Task description:
Reproduce each of the following records verbatim, leaving out the pictures.

── Provided information ──

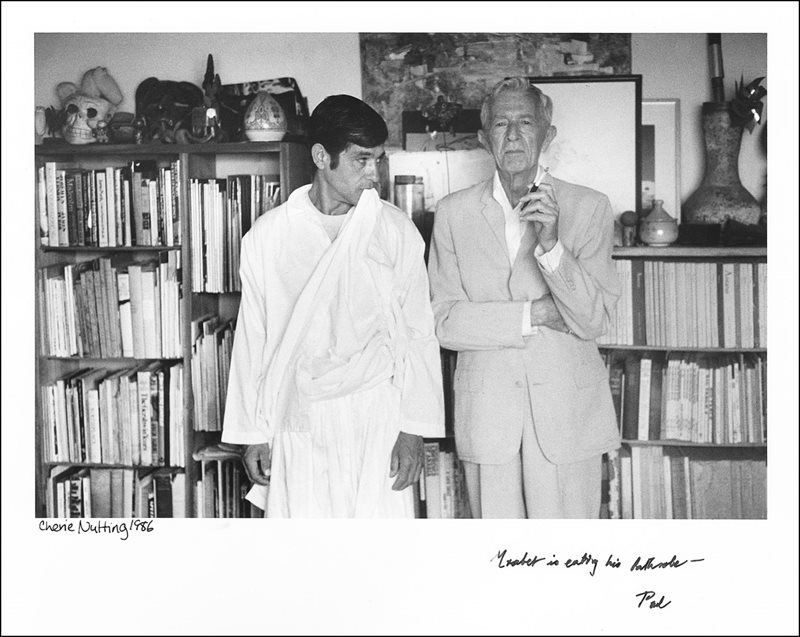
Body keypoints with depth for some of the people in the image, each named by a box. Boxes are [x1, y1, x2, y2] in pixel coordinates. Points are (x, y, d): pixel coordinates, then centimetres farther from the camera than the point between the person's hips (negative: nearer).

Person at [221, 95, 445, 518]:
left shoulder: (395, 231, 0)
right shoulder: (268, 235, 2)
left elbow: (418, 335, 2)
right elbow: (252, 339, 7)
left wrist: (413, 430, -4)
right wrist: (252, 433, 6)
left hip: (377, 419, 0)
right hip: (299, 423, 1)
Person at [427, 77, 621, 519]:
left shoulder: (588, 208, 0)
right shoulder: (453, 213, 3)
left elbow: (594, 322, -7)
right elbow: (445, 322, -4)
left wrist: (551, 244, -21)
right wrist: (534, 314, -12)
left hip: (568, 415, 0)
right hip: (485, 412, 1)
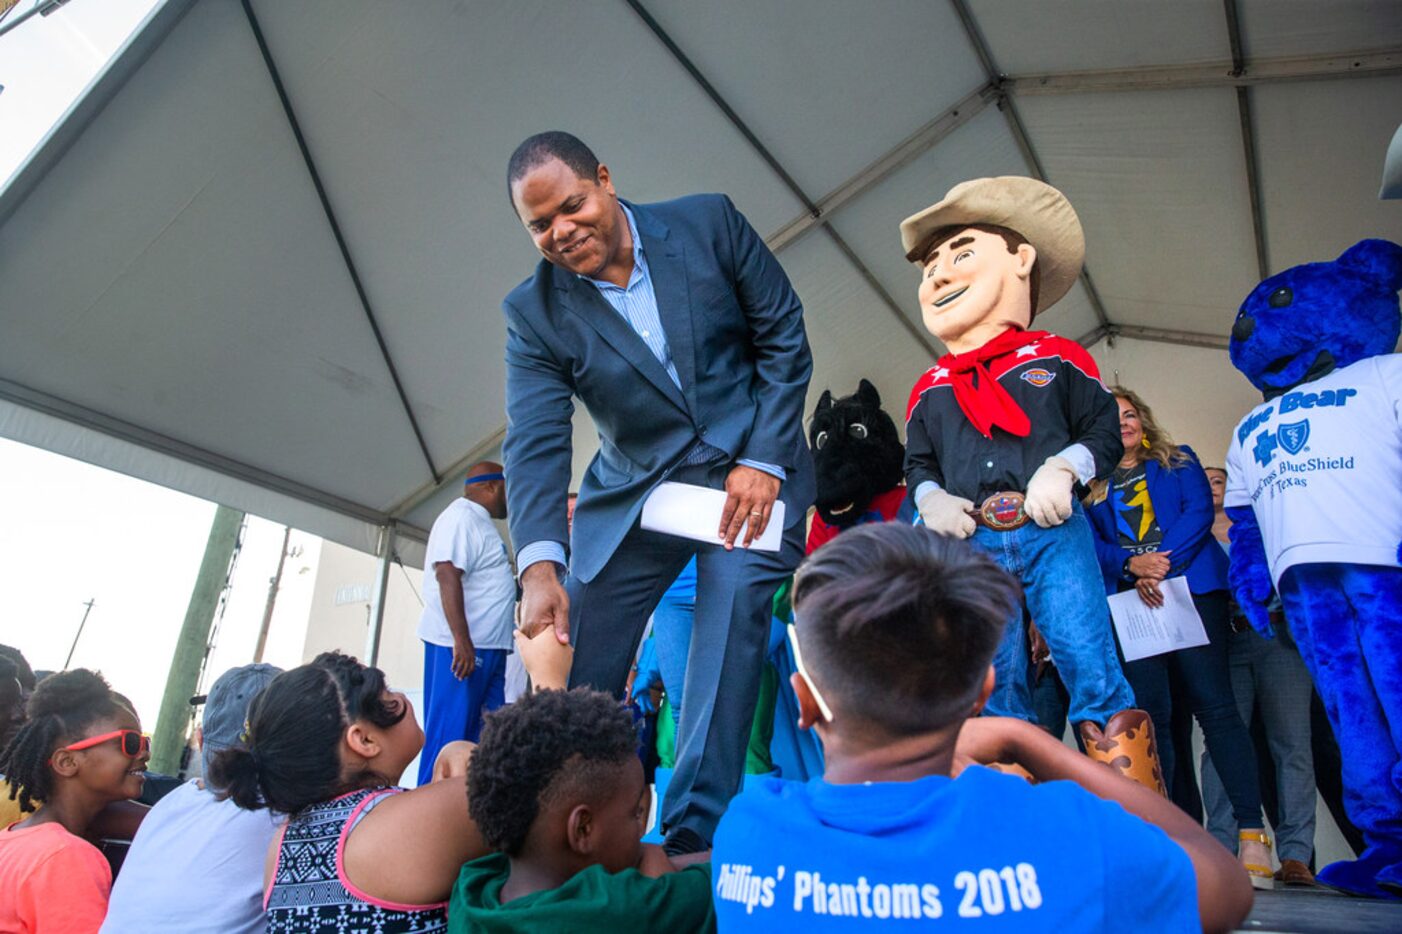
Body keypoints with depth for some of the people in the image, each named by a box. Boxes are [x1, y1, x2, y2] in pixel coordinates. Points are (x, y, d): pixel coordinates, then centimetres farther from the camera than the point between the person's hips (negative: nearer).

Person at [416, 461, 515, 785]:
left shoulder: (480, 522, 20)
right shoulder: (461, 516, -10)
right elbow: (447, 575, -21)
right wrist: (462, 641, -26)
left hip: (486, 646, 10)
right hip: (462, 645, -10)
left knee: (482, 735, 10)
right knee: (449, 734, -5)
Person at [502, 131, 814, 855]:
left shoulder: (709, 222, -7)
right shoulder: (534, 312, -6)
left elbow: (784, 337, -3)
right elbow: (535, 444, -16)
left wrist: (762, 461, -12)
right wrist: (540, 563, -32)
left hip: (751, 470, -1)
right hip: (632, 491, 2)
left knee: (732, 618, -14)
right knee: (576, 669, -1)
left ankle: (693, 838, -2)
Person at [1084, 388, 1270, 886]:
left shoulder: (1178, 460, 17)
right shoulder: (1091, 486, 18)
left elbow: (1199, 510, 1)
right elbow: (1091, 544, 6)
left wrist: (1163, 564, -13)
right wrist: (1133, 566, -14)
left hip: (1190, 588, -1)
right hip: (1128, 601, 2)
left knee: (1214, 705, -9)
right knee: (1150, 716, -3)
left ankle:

───

Solution for this exercise:
Body keypoints with depth for some of the people in the image, each named by a box. Boxes are [x1, y1, x2, y2] in pixel coordinates. Points are (x, y, d): pixel coordinates, then centimetres farther from the camera than the point between the person's hips (negative: nearer).

Person at [221, 95, 445, 518]:
left shoulder: (395, 231, 0)
right shoulder: (268, 235, 2)
left elbow: (418, 335, 2)
right elbow: (252, 339, 7)
left wrist: (413, 430, -4)
right wrist: (252, 433, 6)
left hip: (377, 419, 0)
right hip: (299, 423, 1)
Person at [427, 77, 621, 519]:
left shoulder: (588, 208, 0)
right shoulder: (453, 213, 3)
left elbow: (594, 322, -7)
right elbow: (445, 322, -4)
left wrist: (551, 244, -21)
right wrist: (534, 314, -12)
left hip: (568, 415, 0)
right hip: (485, 412, 1)
Body keypoints with depth for some of the people in the image, each named by a box. Boxes are [x1, y1, x2, y2] in pixel coordinates. Points are (x, y, d): pixel coordinates, then centimetres farther from the camera than the point between the person's hips (negative: nearer).

Person at [416, 461, 515, 785]:
left shoulder: (480, 522, 20)
right shoulder: (461, 516, -10)
right elbow: (447, 575, -21)
right wrist: (462, 641, -26)
left hip: (486, 646, 10)
right hip: (462, 645, -10)
left knee: (482, 735, 10)
right knee: (449, 734, -5)
Person at [502, 131, 814, 855]:
left shoulder: (709, 222, -7)
right shoulder: (534, 312, -6)
left elbow: (784, 337, -3)
right elbow: (535, 444, -16)
left wrist: (762, 461, -12)
right wrist: (540, 563, -32)
left hip: (751, 470, -1)
right hip: (632, 491, 2)
left knee: (732, 618, -14)
right knee: (576, 669, -1)
left ankle: (693, 838, -2)
Person at [1084, 388, 1270, 886]:
left shoulder: (1178, 460, 17)
right shoulder: (1091, 486, 18)
left elbow: (1199, 510, 1)
right elbow: (1091, 544, 6)
left wrist: (1163, 564, -13)
right wrist: (1133, 566, -14)
left hip: (1190, 588, -1)
right hip: (1128, 601, 2)
left knee: (1214, 705, -9)
right knee: (1150, 716, -3)
left ankle:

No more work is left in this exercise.